Including these covariates in the model progressively reduces the bias. Here is a table for the reduction in the BW effect for the more of the covariates you add in, e.g. `with 2` means it includes two of the control variables in the model.

``````BW (with 0):  0.32
BW (with 1):  0.25
BW (with 2):  0.21
BW (with 3):  0.19
BW (with 10): 0.14``````

So if you include other cross-sectional covariates in an attempt to control for Z_i it brings the effect of BW closer to its true effect. This is what I believe happens in the majority of social science research that use strictly cross-sectional models, and is a partial defense of what people sometimes refer to kitchen sink models.

So in brief, I think using lags of explanatory variables and lags of crime in the same model are very bad, and can bias the effect estimates quite alot.

So using lags of explanatory variables and lags of crime counts in cross-sectional models I believe are a bad idea for most research designs. It is true that it makes it their effects exogenous, but it doesn’t eliminate the more contemporaneous effect of the variable, and so we may be underestimating the effect to a very large extent. Whether of not the temporal lag effects crime has to do with how the explanatory variable itself arises, and so the effect estimated by the temporal lag is likely to be misleading (and may be biased upward or downward depending on other parts of the model).

Incorporating prior crime counts is likely to introduce more bias than it solves I think for most cross-lagged models. I believe simply using a cross-sectional model with a reasonable set of control variables will get you closer to the real effect estimates than the cross-lagged models. If you think `Z_i` is correlated with a variable of interest (or lags of crime really do cause future crime) I think you need to do the extra step and have multiple time measures and fit a real panel data model, not just a cross lagged one.

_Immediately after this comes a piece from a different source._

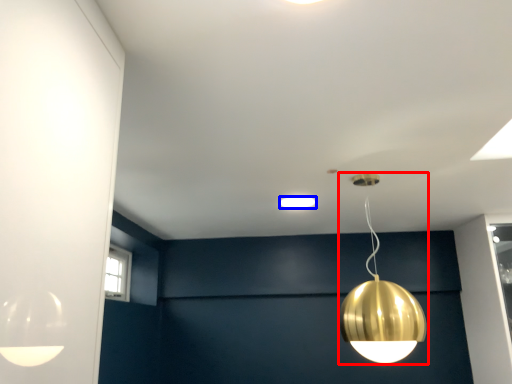
Question: Which of the following is the farthest to the observer, lamp (highlighted by a red box) or lamp (highlighted by a blue box)?

Choices:
 (A) lamp
 (B) lamp

Answer: (B)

I’m still not sure though when you are better off fitting a panel model versus expanding the time for the cross-section though. For one example, I think you are better off estimating the effects of demographic variables in a cross-sectional model, as opposed to a panel one, over a short period of time, (say less than 10 years). This is because demographic shifts simply don’t occur very fast, so there is little variance within units for a short panel.

1. I actually came up with the idea of using 311 calls independently of Dan O’Brien’s work, see my prospectus in 2013 in which I proposed the analysis. So I’m not totally crazy – although was alittle bummed to miss the timing abit! Four years between proposing and publishing the work is a bit depressing as well.